● 本文抜粋:
######

岩崎眞美子|2018年4月11日10:54AM

約340人の参加者で会場は満員。国内の被害者やその家族らの姿も。(撮影/岩崎眞美子)

3月24日、子宮頸がんワクチン(HPVワクチン)の副反応について、海外の被害状況を報告した国際シンポジウムが開かれた。

冒頭で、主催の薬害オンブズパースン会議事務局長で弁護士の水口真寿美氏がHPVワクチンの問題点と日本の現状を報告した。

「激しい頭痛や視覚障害、不随意運動や筋力低下、記憶障害、月経異常などの多様な副反応が報告されており、これらの事例がひとりの被害者に重層的に起こっているのも大きな特徴です」(水口氏)

続いて海外からの被害者団体の代表者が登壇。みな被害者の母でもある。スペインから来たアリシア・カピーラさんの娘(当時14歳)は接種直後に倒れ救急搬送された。現在も重い麻痺など多様な症状があり車いすを必要とする生活だ。

「報告されている多様な副反応は他の国の報告とも一致している。多くの少女が苦しんでいるのに医師らにも『心の病』と診断され救済されない」(アリシアさん)

######

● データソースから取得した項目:
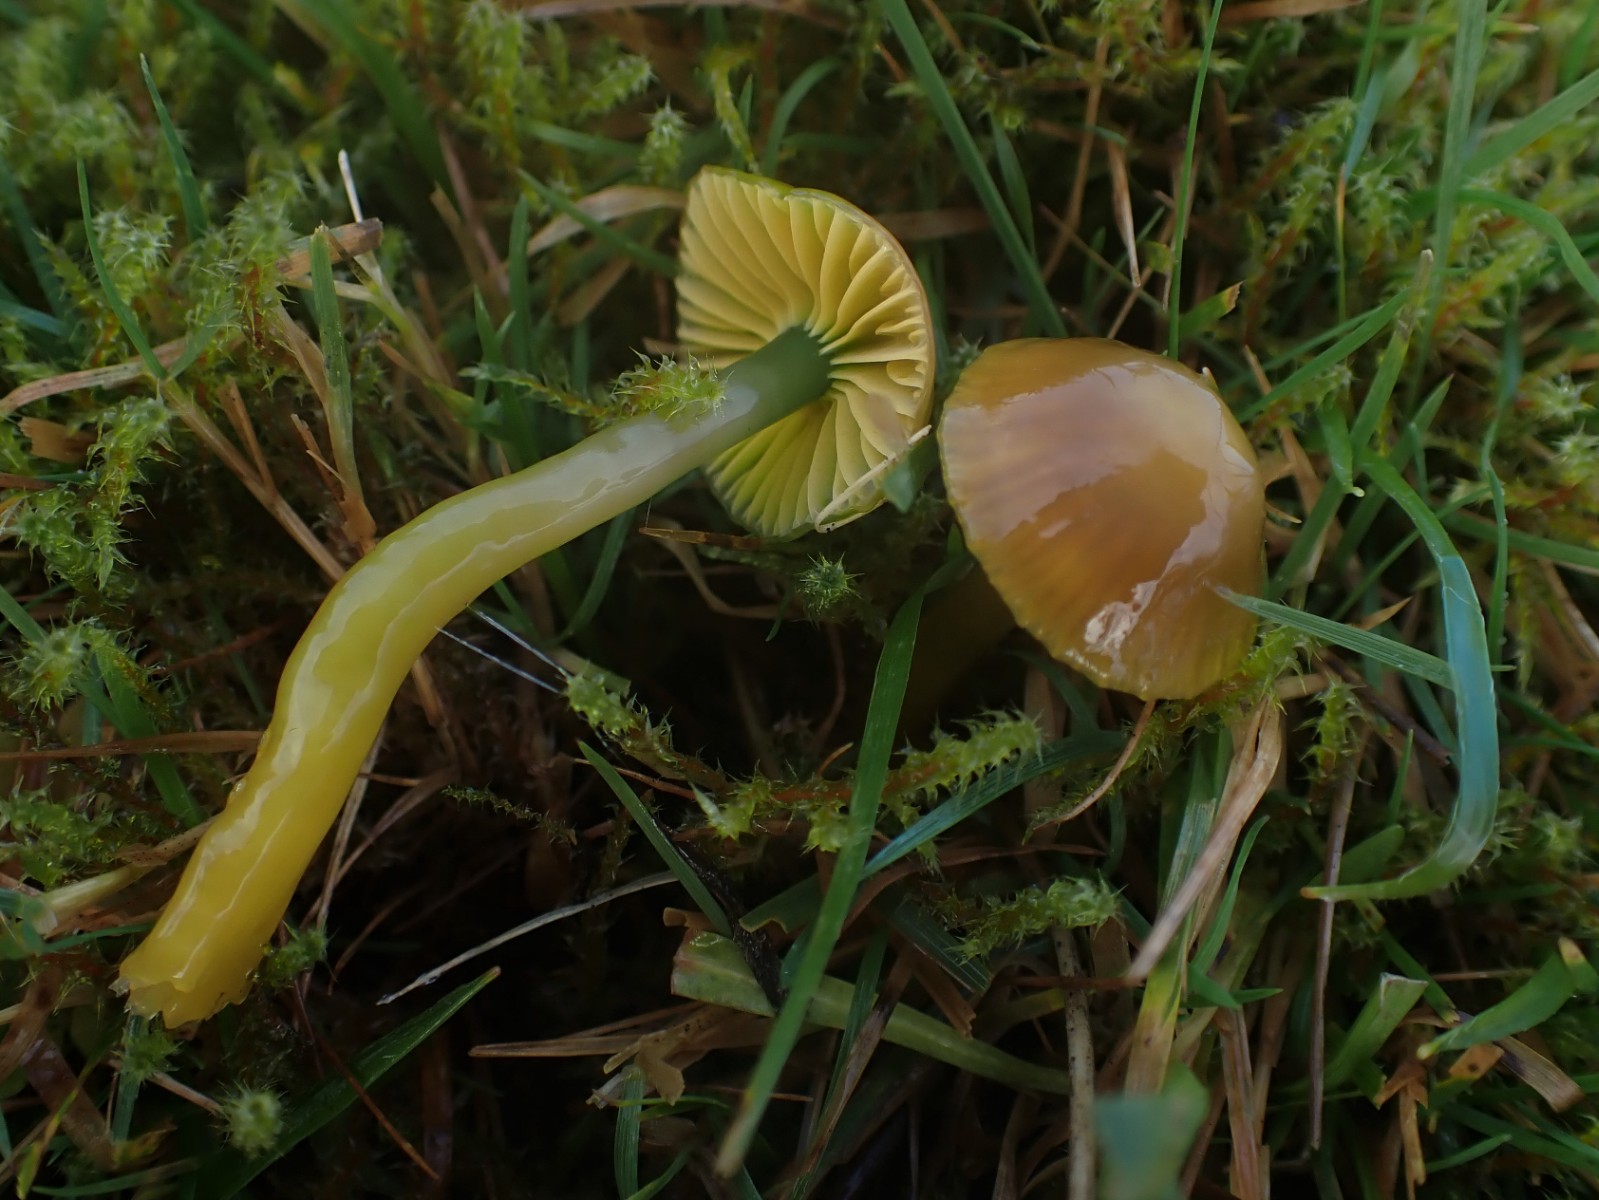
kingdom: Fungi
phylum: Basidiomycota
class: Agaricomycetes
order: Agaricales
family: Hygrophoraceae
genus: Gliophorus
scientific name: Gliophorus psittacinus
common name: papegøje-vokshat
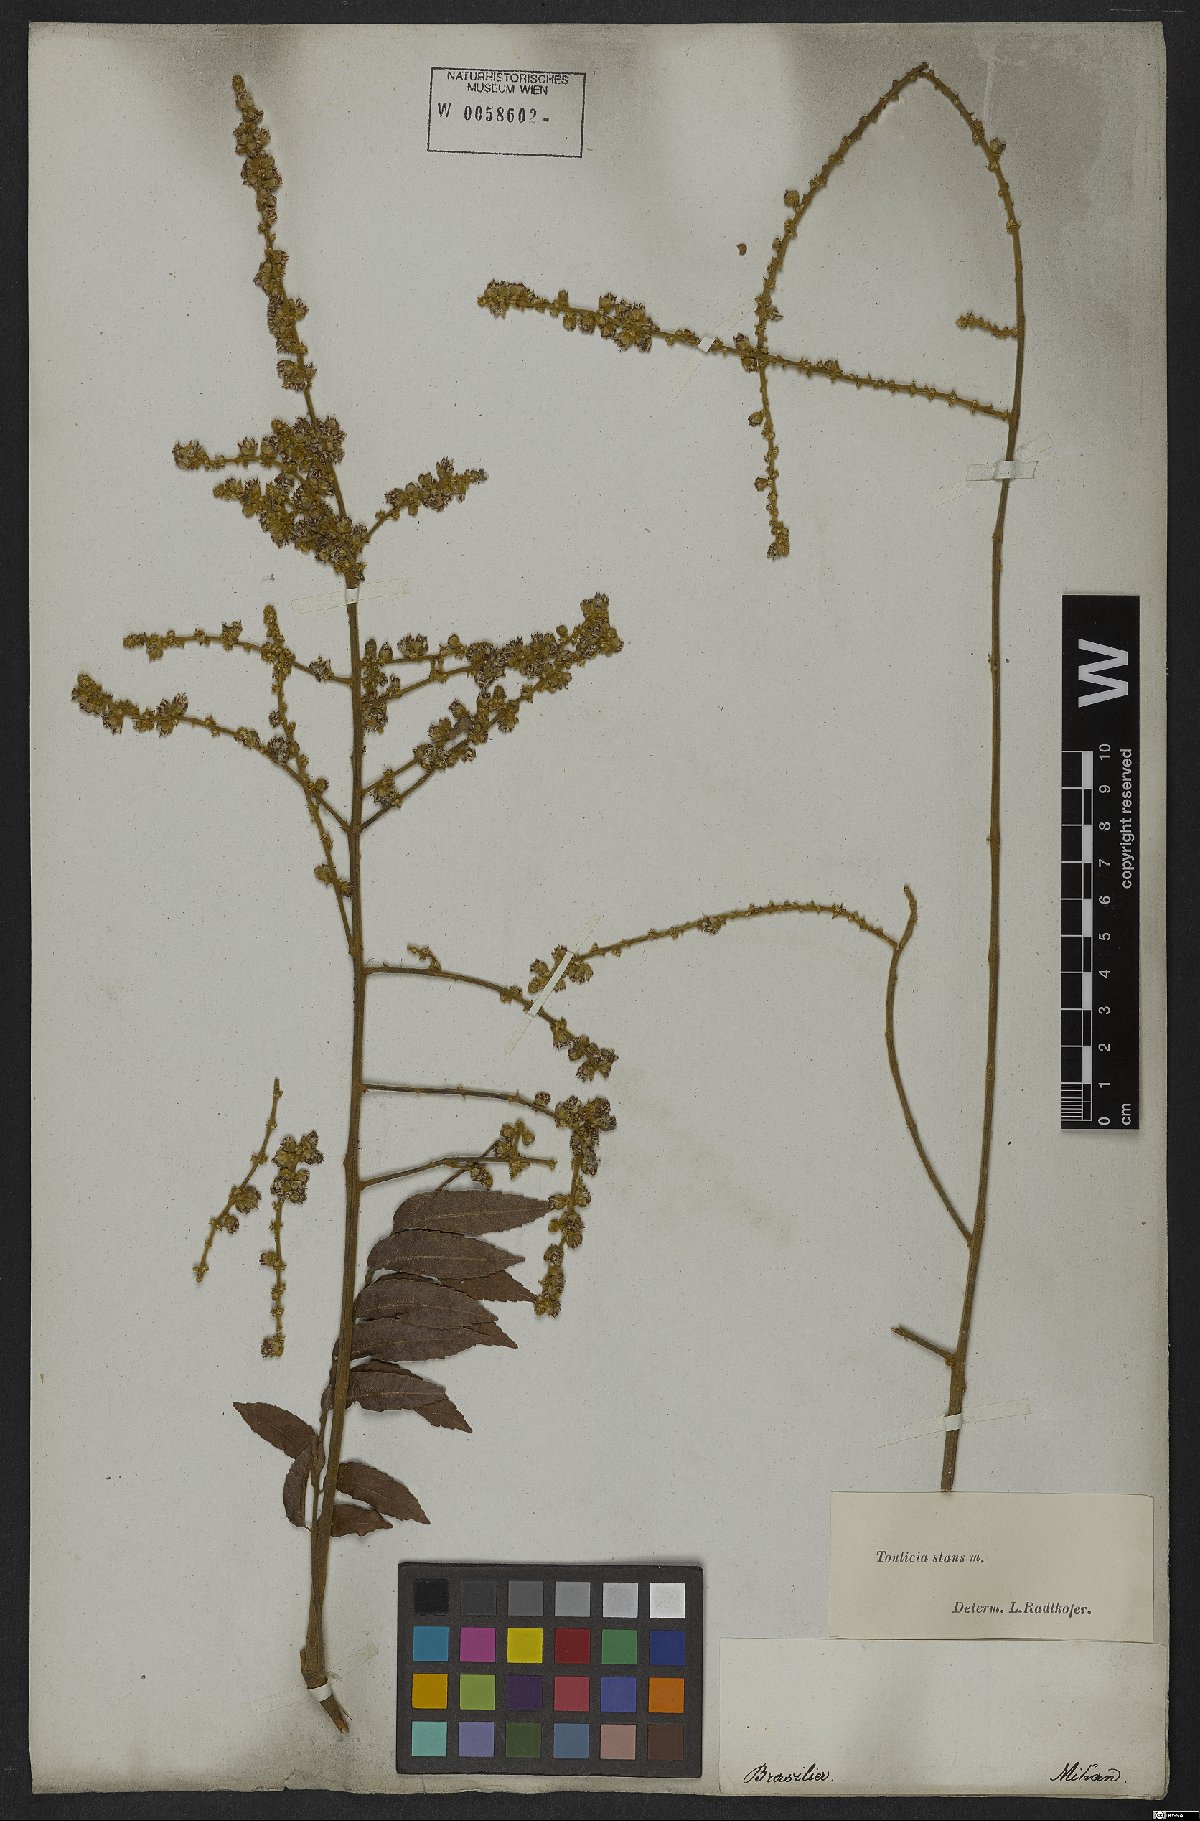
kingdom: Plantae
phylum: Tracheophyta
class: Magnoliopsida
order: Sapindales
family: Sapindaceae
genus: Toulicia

######

● 課題一覧:
A. HPVワクチン副反応の記事のうち、「岩崎眞美子|2018年4月11日10:54AM」から「済されない」(アリシアさん)」までを、その語句も含めてそのまま書き写してもらえますか。
B. HPVワクチン副反応の記事によると、アリシア・カピーラさんの娘が車いすを必要とする生活をしているのはなぜですか。

● 解答一覧:
A.
岩崎眞美子|2018年4月11日10:54AM

約340人の参加者で会場は満員。国内の被害者やその家族らの姿も。(撮影/岩崎眞美子)

3月24日、子宮頸がんワクチン(HPVワクチン)の副反応について、海外の被害状況を報告した国際シンポジウムが開かれた。

冒頭で、主催の薬害オンブズパースン会議事務局長で弁護士の水口真寿美氏がHPVワクチンの問題点と日本の現状を報告した。

「激しい頭痛や視覚障害、不随意運動や筋力低下、記憶障害、月経異常などの多様な副反応が報告されており、これらの事例がひとりの被害者に重層的に起こっているのも大きな特徴です」(水口氏)

続いて海外からの被害者団体の代表者が登壇。みな被害者の母でもある。スペインから来たアリシア・カピーラさんの娘(当時14歳)は接種直後に倒れ救急搬送された。現在も重い麻痺など多様な症状があり車いすを必要とする生活だ。

「報告されている多様な副反応は他の国の報告とも一致している。多くの少女が苦しんでいるのに医師らにも『心の病』と診断され救済されない」(アリシアさん)

B. 現在も重い麻痺など多様な症状があるためです。